<<<<

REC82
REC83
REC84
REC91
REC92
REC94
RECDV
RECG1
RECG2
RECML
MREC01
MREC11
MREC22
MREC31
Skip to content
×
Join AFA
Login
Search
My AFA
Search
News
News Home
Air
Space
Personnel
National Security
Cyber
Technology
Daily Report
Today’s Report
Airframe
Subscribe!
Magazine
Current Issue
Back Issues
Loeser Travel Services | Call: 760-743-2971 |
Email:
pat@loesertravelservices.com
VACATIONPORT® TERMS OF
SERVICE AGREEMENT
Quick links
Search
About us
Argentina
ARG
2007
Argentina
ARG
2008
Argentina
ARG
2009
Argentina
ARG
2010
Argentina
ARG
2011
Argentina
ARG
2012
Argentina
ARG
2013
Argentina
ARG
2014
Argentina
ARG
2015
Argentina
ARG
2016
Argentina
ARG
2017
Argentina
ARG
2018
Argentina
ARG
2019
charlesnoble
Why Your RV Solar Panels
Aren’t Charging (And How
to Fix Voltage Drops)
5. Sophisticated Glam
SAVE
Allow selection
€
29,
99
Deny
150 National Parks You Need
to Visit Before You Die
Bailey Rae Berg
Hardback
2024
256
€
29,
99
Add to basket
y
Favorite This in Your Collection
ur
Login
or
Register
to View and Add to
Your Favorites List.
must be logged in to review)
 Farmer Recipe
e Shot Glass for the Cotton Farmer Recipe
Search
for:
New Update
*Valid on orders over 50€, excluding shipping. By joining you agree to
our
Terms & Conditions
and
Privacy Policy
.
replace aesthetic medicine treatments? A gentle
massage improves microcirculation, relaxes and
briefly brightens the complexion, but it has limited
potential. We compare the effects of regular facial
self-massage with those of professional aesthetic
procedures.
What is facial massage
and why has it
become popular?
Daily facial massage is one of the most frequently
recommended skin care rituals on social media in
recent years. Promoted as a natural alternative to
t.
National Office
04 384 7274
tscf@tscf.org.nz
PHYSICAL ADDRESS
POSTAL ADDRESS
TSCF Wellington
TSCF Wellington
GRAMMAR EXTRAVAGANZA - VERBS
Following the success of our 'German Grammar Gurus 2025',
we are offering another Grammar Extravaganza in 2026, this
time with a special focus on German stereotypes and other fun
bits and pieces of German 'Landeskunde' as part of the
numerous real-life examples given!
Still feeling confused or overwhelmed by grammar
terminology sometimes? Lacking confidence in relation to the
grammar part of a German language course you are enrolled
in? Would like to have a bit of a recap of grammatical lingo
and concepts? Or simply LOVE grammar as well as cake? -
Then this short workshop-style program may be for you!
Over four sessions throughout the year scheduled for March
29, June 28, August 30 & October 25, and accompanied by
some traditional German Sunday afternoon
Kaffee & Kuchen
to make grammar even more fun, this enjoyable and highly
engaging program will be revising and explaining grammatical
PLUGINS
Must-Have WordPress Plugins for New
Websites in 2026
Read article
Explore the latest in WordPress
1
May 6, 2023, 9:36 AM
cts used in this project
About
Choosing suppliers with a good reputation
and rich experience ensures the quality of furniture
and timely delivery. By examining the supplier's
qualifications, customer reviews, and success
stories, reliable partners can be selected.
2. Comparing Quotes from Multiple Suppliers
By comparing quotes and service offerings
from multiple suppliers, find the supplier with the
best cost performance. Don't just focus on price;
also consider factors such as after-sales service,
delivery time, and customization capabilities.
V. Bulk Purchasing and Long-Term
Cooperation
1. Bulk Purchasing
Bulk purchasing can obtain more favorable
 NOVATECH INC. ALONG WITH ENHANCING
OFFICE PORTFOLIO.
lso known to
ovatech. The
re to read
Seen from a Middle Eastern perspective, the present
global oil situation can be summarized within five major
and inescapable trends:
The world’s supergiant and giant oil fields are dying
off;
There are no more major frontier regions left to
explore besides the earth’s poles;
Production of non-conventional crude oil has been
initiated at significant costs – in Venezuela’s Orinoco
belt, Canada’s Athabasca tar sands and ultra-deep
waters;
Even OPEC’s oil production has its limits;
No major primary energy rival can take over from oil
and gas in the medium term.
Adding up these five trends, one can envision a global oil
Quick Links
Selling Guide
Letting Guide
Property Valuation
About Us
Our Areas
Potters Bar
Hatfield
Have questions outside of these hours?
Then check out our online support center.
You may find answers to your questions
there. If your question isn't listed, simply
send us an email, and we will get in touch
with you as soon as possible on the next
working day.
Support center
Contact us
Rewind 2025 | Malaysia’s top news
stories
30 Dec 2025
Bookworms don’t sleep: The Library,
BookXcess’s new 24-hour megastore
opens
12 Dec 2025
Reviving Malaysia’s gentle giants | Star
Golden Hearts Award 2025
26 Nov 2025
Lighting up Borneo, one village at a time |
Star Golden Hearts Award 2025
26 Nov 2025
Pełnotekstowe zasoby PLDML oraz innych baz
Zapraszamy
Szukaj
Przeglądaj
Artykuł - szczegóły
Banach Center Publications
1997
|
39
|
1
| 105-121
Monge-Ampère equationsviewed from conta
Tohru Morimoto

>>>>

Starting at the line that contains "Even OPEC’s oil production has its limits;", write out every line through the end of the entries, exactly and with nothing added.

Even OPEC’s oil production has its limits;
No major primary energy rival can take over from oil
and gas in the medium term.
Adding up these five trends, one can envision a global oil
Quick Links
Selling Guide
Letting Guide
Property Valuation
About Us
Our Areas
Potters Bar
Hatfield
Have questions outside of these hours?
Then check out our online support center.
You may find answers to your questions
there. If your question isn't listed, simply
send us an email, and we will get in touch
with you as soon as possible on the next
working day.
Support center
Contact us
Rewind 2025 | Malaysia’s top news
stories
30 Dec 2025
Bookworms don’t sleep: The Library,
BookXcess’s new 24-hour megastore
opens
12 Dec 2025
Reviving Malaysia’s gentle giants | Star
Golden Hearts Award 2025
26 Nov 2025
Lighting up Borneo, one village at a time |
Star Golden Hearts Award 2025
26 Nov 2025
Pełnotekstowe zasoby PLDML oraz innych baz
Zapraszamy
Szukaj
Przeglądaj
Artykuł - szczegóły
Banach Center Publications
1997
|
39
|
1
| 105-121
Monge-Ampère equationsviewed from conta
Tohru Morimoto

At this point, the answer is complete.